Des moments difficiles
Le manque de confiance dans l'avenir de l'industrie française commence à entamer sérieusement les perspectives de certains professionnels, comme Thierry Desarbres : « À moyen terme, le métier des non-ferreux apparaît limité en France, disparition des industries, moins de déchets, pas de mines, seuls les grands comme Veolia, Sita, Derichebourg ou GDE peuvent s'en sortir. » « Nous vivons des moments difficiles, les bons professionnels devraient s'en sortir par l'optimisation des qualités, la formation, le savoir-faire », avance Patrick Kornberg, qui avoue une grande inquiétude face à la situation actuelle, si elle perdure, et les répercussions à long terme sur la profession. « Je pense que beaucoup d'entreprises risquent de ne pas se remettre de la période que nous traversons », corrobore Franck Simon.
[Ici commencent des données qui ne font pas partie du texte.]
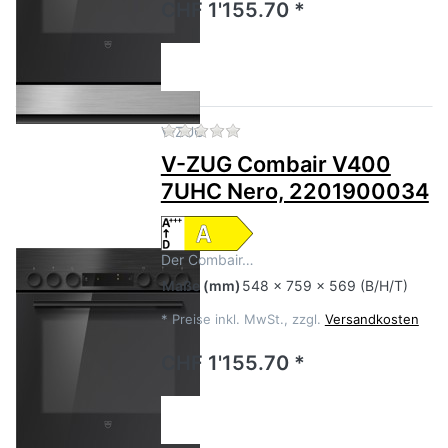
CHF 1'155.70 *
Zu diesem Produkt liegen no
V-ZUG
V-ZUG Combair V400
7UHC Nero, 2201900034
Der Combair…
Maße
(mm)
548 x 759 x 569 (B/H/T)
*
Preise inkl. MwSt., zzgl.
Versandkosten
CHF 1'155.70 *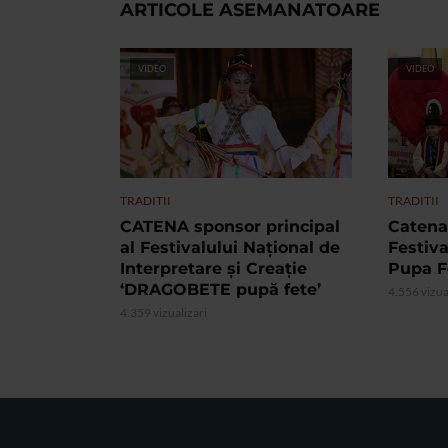
ARTICOLE ASEMANATOARE
VIDEO
VIDEO
TRADITII
TRADITII
CATENA sponsor principal
Catena
al Festivalului Național de
Festiv
Interpretare și Creație
Pupa F
‘DRAGOBETE pupă fete’
4.556 vizua
4.359 vizualizari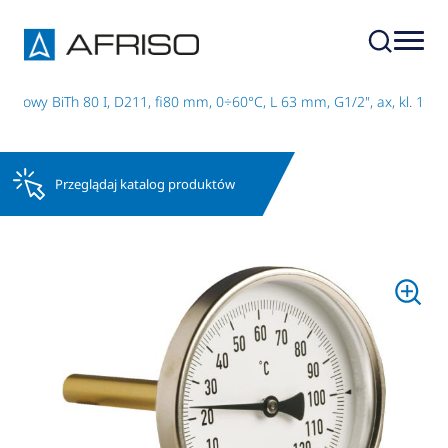
słowy BiTh 80 I, D211, fi80 mm, 0÷60°C, L 63 mm, G1/2", ax, kl. 1
Przeglądaj katalog produktów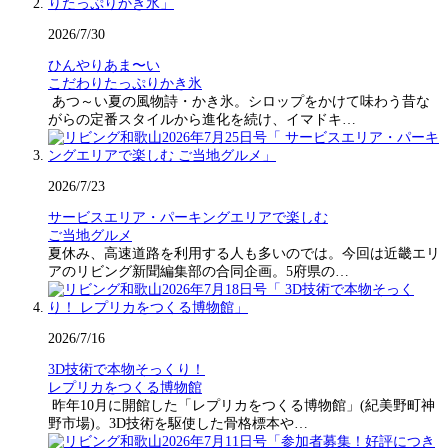
2026/7/30
ひんやりあま〜い
こだわりたっぷりかき氷
あつ～い夏の風物詩・かき氷。シロップをかけて味わう昔な
がらの定番スタイルから進化を続け、イマドキ…
2026/7/23
サービスエリア・パーキングエリアで楽しむ
ご当地グルメ
夏休み、高速道路を利用する人も多いのでは。今回は近畿エリ
アのリビング新聞編集部の合同企画。5府県の…
2026/7/16
3D技術で本物そっくり！
レプリカをつくる博物館
昨年10月に開館した「レプリカをつくる博物館」(紀美野町神
野市場)。3D技術を駆使した骨格標本や…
Celles qui ont engagé de gros investissements pourraient souffrir de la guerre des prix et du manque de matières. « Sans être ultra pessimiste, l'avenir n'apparaît pas très brillant, on peut penser que 2013 ne sera pas une bonne année, mais les marchés peuvent aussi changer du jour au lendemain », pointe Patrick Kornberg, qui dit espérer une amélioration pour le second semestre avec la reprise annoncée de l'économie américaine, à condition que les orientations prises par la réserve fédérale (FED) soient favorables.
Prudence et patience
Les trois dernières années ont été plutôt bénéfiques pour la récupération et le recyclage, au moins jusqu'à la mi-2012. Il convient de rester prudent et patient, pour ceux qui le peuvent. « Notre métier est en train de changer, il prend un virage à 180° compte tenu des lois environnementales et des nouvelles filières comme les DEEE », rappelle le président de Federec Métaux non-ferreux. Mais la question est de savoir comment l'industrie française et européenne par extension, s'adaptera dans les prochaines années aux évolutions du marché mondial. Si le déplacement du centre de gravité de nombreux pans de l'économie industrielle vers l'Asie est une réalité toujours plus présente, la demande en provenance d'Europe n'a pas pour autant disparu. Et en l'absence de gisements miniers de matières premières, le recyclage reste bien la source prioritaire. Encore faut-il trouver des déchets à récupérer.